READING PASSAGE>
· · · · ·
A parser, of course, has no eyes. 
Nor common sense. 
So we'll need to use some explicit instructions.
What about the following?

0. Keep in mind that not all chars are valid for an email.
1. The first email-valid chars constitute the `user` field. It should contain at least one char.
2. We continue, and we expect to find an "@" here. We ignore it, and continue. The next email-valid chars after the "@" correspond to the `server` field. It should contain at least one char.
3. We continue, and we expect to find a "." here. We ignore it, and continue. The next email-valid chars after the "." correspond to the `country` field. It should contain at least one char. 

In the example below, you can see the implementation of this algorithm.


In [3]:
# First, we define what charachters are acceptable on an email (email-valid chars)
email_char = choice(ascii_alpha_num, ascii_underscore)

# We abstract the information contained in an email as:
# [user]@[server].[country]
email = named_sequence( # Our expected result will be (user, server, country)
        user=some_char(email_char), # Step 1
        server=sequence(text_literal("@"), flush(), some_char(email_char)), # Step 2
        country=sequence(text_literal("."), flush(), some_char(email_char)) # Step 3
)

Let's apply to a made-up email address and see if it works:

In [4]:
parsed = parse_bytes(email, b'pab@rod.es')

print(parsed)

{'user': b'pab', 'server': b'rod', 'country': b'es'}


Notice that we used the `parse_bytes` method to actually apply the parser.
We'll use this method very often, so it is good to stop for a moment and reflect about its structure.
Typically, `parse_bytes` will take two arguments as an input:

1. A parser, indicating the kind of data we expect.
2. The data itself.

The output will be the parsed data.

In [5]:
from byteparsing.parsers import sep_by

In [15]:
email_component = sep_by(some_char(email_char, lambda b: b.decode()), text_literal("."))
parse_bytes(email_component,
            b"pablo.rodriguez.sanchez")

['pablo', 'rodriguez', 'sanchez']

In [28]:
from dataclasses import dataclass

@dataclass
class Email:
    user: List[str]
    host: List[str]
        
    @property
    def country(self):
        return self.host[-1]

    def __str__(self):
        return ".".join(self.user) + "@" + ".".join(self.host)

better_email = named_sequence(
    user=email_component,
    _1=text_literal("@"),
    host=email_component) >> construct(Email)

my_email = parse_bytes(better_email,
            b"pablo.rodriguez.sanchez@esciencecenter.edu.nl")

In [29]:
my_email.country

'nl'

In [30]:
str(my_email)

'pablo.rodriguez.sanchez@esciencecenter.edu.nl'

In [31]:
eol = choice(text_literal("\n"), text_literal("\n\r"))

# emails are separated by newline
list_of_emails = sep_by(better_email, eol)

# all emails end with newline
list_of_emails2 = some(sequence(better_email, eol))
· · · · ·
COLLECTED MATERIAL>
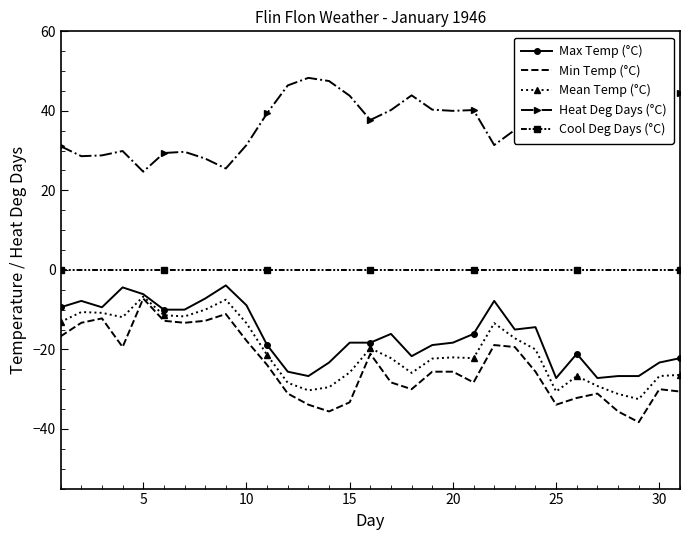

What is the minimum value for Max Temp (°C)?

-27.2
· · · · ·
WHAT IS REQUIRED>
Could you write out, word for word, the stretch of the email-parsing tutorial from "Nor common sense." through "email (email-valid chars)"?

ANSWER BOX>
Nor common sense. 
So we'll need to use some explicit instructions.
What about the following?

0. Keep in mind that not all chars are valid for an email.
1. The first email-valid chars constitute the `user` field. It should contain at least one char.
2. We continue, and we expect to find an "@" here. We ignore it, and continue. The next email-valid chars after the "@" correspond to the `server` field. It should contain at least one char.
3. We continue, and we expect to find a "." here. We ignore it, and continue. The next email-valid chars after the "." correspond to the `country` field. It should contain at least one char. 

In the example below, you can see the implementation of this algorithm.


In [3]:
# First, we define what charachters are acceptable on an email (email-valid chars)